From where he stood, he could see the east side of the cabin, the bathroom side, with the one tiny window. He could see the south side, too, with the chest-high window. But he couldn’t see the front of the cabin, the side that faced the office and the pool, the side with the picture window, and the door. And it was through them, through the window or the door, that he had to go in. Either the picture window, behind the trash can—or the door, kicked in.

And every minute, the odds changed. Plus and minus, kill or be killed, the odds changed.

If he did it now, right now, with the room still light, everyone was a target, a disadvantage. But the sooner he did it, the less chance that the sheriff would find the Camaro, hidden behind the trees.

If he waited—one hour, two hours, even three hours—and if they went to sleep inside, both of them in bed, then his chances improved. Five seconds through the window, while they were waking up, and five seconds with the UZI, rat-a-tat-tat, and he was out of there, making for the Camaro, the empty clip in his pocket, a full clip in the gun, ready.

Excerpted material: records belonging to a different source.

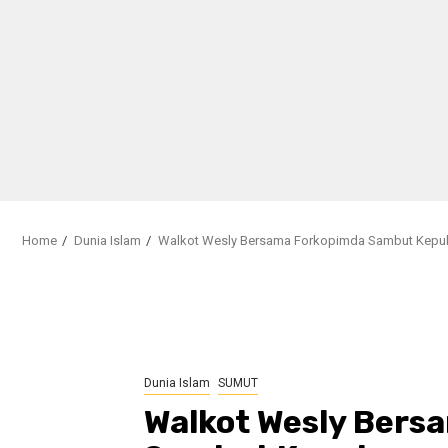
Home
Dunia Islam
Walkot Wesly Bersama Forkopimda Sambut Kepula
Dunia Islam
SUMUT
Walkot Wesly Bers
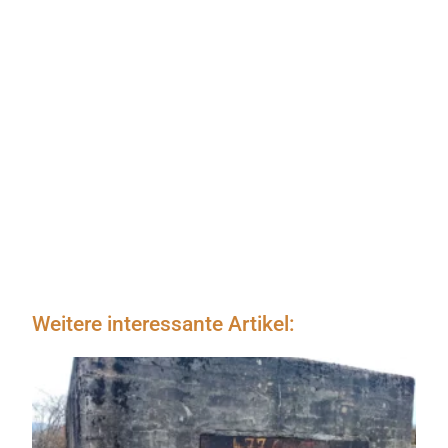
Weitere interessante Artikel:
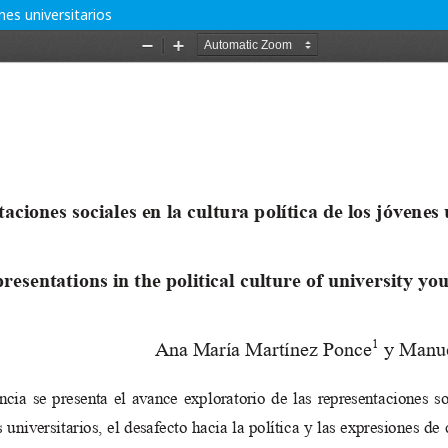
nes universitarios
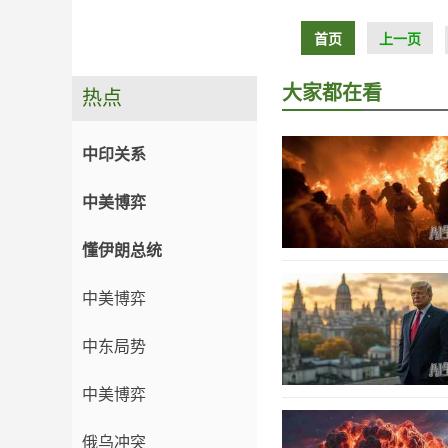
首页
上一页
大家都在看
热点
中印关系
中美博弈
懂伊朗总统
中美博弈
中东局势
中美博弈
俄乌冲突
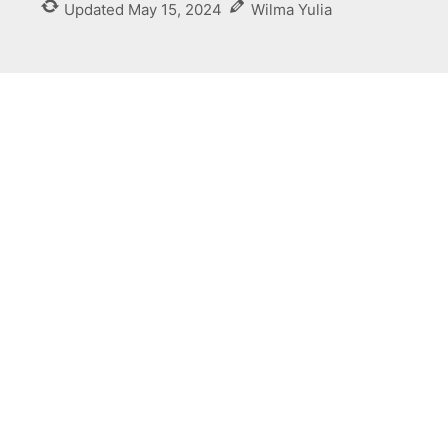
Updated
May 15, 2024
Wilma Yulia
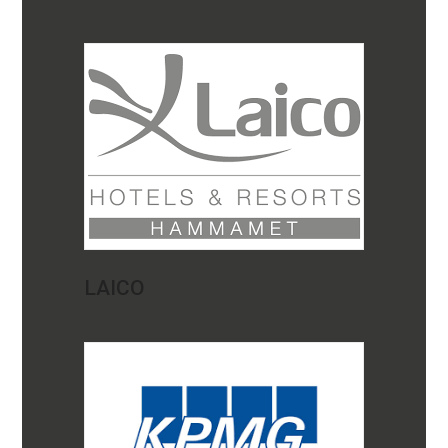
LAICO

Thirty seconds to the Camaro, and another three, four minutes out of town, driving carefully, conservatively. Fifty thousand richer, another satisfied customer.

But between now and then, once or twice, maybe more, the sheriff would come by, checking. It was guaranteed, that he’d come by. And if the Camaro was discovered, everything changed. Without a car, carrying three guns, on foot, he might as well be an animal with no place to hide, running off across the desert.